3. Photodynamic diagnosis colpostereoscope (PDD) for female genital tract diseases and neoplasm lesion early detection according to claim 1, characterized by having two variable linearity barrier or suppressor filters in the head, one for each observation optical axis to analyze the frequency emitted by the fluorescent compounds and to eliminate the wavelengths produced by the excitation light. These filters are also for accurate adjustment of emission rays emanating from the compound to react in the dyed female genital tract. These filters span a light spectrum from 400 to 700 nanometers, the visible light spectrum, and the frequencies can be staggered every 20 nanometers.

4. Photodynamic diagnosis colpostereoscope (PDD) for female genital tract diseases and neoplasm lesion early detection according to claim 1, characterized by having two diaphragms in the head, one on each optical axis with a manual opening controller capable of contrasting the image of what is being observed and also watching the depth of field.

5. Photodynamic diagnosis colpostereoscope (PDD) for female genital tract diseases and neoplasm lesion early detection according to claim 1, characterized by having two high resolution video cameras placed in the head, each camera is placed on each visual axis. The three-dimensional vision video system is: DLP (digital light processing) HDTV (high definition television) with the use of three-dimensional active lenses.

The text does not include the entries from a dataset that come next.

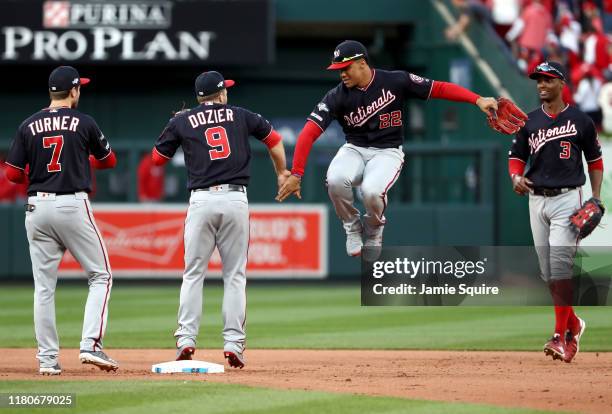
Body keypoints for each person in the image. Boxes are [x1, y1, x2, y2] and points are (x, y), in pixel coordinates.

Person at [276, 40, 498, 256]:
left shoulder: (395, 81)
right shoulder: (337, 96)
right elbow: (309, 132)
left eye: (346, 67)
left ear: (362, 63)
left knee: (371, 192)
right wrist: (297, 172)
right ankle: (352, 226)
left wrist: (476, 99)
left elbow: (438, 88)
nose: (341, 73)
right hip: (354, 148)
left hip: (387, 151)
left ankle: (374, 230)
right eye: (338, 69)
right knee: (335, 180)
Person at [151, 71, 289, 369]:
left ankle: (186, 338)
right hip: (235, 197)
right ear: (222, 94)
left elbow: (157, 159)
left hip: (201, 200)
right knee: (235, 275)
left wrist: (176, 123)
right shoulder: (241, 115)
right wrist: (281, 172)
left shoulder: (183, 120)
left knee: (193, 273)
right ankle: (233, 344)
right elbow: (275, 140)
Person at [4, 65, 119, 375]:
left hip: (37, 208)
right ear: (73, 91)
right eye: (79, 87)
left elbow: (12, 174)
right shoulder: (84, 122)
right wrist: (80, 158)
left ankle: (47, 361)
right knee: (101, 276)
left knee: (43, 289)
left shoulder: (28, 125)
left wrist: (40, 173)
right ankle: (90, 345)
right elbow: (109, 160)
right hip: (71, 205)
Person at [508, 61, 604, 363]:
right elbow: (516, 157)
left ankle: (561, 337)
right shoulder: (529, 121)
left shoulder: (580, 121)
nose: (541, 85)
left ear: (562, 84)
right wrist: (515, 178)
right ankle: (574, 324)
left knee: (560, 267)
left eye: (548, 80)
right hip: (536, 199)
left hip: (567, 198)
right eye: (538, 80)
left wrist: (597, 197)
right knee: (548, 274)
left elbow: (596, 162)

6. Photodynamic diagnosis colpostereoscope (PDD) for female genital tract diseases and neoplasm lesion early detection according to claim 1, characterized by a light source box with focusable optical system and directed to a medical grade optical fiber or to the novel low cost and high quality optical fiber made of ethylene and propylene fluorinate (FEP) resin. A variable linearity filter is included within the optical system as the head, in order to select any light frequency range to send a light beam through the optical fiber to any compound or drug located in the female genital tract, using exploration by photodynamic diagnosis, this filter spanning a range from 400 nanometers to 700 nanometers, the light beam band which may be chosen every 20 nanometers thus providing a virtually universal equipment application to any drug or compound targeted for photodynamic diagnosis genital tract gynecologic exploration.

7. Photodynamic diagnosis colpostereoscope (PDD) for female genital tract diseases and neoplasm lesion early detection according to claim 1, characterized by including episcopic illumination, which is based on the lighting standards applicable to microscopy and optics based on Kohler illumination, which allows the use of light energy with less expense and less heat emission.